The virus managed to masquerade itself looking exactly like my virus program, at first. So when I was half asleep, and what looked like my virus program showed up and said I had a virus and needed to do a scan, I said "okay.." and went with it.

What ensued has been a miserable rollercoaster of not having my computer.

This is what the virus does. The virus makes itself look like its a virus protection program. So when my computer starts up, it tells me it's opening in "Safe Mode" because the virus that it says I have is going to take over the OS (operating system, for those of you who don't know anything about computers..).

Every time I try an open an application, it shuts it down, saying that it's too much of a risk.

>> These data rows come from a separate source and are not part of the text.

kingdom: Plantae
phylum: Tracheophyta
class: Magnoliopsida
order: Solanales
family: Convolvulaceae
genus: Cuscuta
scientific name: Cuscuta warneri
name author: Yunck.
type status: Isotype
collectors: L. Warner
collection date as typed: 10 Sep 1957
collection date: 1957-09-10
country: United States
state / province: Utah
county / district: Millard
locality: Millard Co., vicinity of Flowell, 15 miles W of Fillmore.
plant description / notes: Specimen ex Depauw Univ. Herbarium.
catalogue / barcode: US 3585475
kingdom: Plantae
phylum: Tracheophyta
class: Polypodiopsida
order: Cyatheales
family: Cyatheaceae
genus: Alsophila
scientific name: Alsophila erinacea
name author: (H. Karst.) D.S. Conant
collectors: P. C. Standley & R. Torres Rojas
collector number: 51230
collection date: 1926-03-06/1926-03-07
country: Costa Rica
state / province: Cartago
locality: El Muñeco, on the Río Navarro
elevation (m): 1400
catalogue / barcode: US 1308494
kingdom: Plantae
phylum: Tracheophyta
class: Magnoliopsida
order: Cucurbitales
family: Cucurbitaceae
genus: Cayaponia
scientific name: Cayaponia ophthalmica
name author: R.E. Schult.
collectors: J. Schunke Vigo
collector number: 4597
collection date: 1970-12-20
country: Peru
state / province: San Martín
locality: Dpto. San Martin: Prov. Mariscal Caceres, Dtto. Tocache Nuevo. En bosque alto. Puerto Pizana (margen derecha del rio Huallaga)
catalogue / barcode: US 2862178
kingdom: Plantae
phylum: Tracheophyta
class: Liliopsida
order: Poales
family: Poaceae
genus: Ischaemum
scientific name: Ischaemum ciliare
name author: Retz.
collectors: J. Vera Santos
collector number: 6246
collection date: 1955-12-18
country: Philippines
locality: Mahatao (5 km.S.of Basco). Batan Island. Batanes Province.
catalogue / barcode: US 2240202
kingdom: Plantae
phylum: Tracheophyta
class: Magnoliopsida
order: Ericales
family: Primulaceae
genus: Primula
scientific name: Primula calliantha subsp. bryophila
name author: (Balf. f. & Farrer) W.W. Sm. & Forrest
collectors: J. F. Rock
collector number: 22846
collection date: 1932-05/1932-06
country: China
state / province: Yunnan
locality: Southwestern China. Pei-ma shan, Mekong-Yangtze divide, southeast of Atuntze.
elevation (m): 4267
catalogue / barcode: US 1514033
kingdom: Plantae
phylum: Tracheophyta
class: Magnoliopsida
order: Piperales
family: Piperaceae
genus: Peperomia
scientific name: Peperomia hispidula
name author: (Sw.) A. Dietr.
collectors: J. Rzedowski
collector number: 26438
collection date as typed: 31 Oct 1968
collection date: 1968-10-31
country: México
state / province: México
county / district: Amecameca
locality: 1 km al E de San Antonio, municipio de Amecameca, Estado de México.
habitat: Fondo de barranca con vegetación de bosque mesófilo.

So, as I'm sitting in my bed last night, trying to make my poor computer work, when it dawns on me, that this is about how my mind has been working.

I've always said that my mind has "locks" on it. Things that I just can't bring myself to do, for no other reason that someone, somewhere, said that I shouldn't do it. So I don't. There are outfits that I love that I won't wear because someone, somewhere, said I shouldn't. So I don't. They're stuck in my closet because I won't get rid of them, but I won't wear them either. There are songs that I don't sing and movies that I don't watch and places I don't go and people I don't talk to and paths that I don't cross and questions that I don't ask for the exact same reason.

It makes me wonder how long my mind has been infected with this virus. How long have I not done all of these things that I would really love to do, because of this virus.

Part of me doesn't even want to post this blog because something in my head says I shouldn't.

I'm tired of living my life with the virus.

I'm tired of having everything in my head dictated by someone else's voice.

I'm going to listen to the music I want to listen to. Read the books I want to read. Watch the movies I want to see. Say the things I want to say. And live the life I want to live.

Why?

Because this is my life, and I can do whatever I want.

Now.

I'm going to go play pool for a little while, with really loud music playing on the stereo.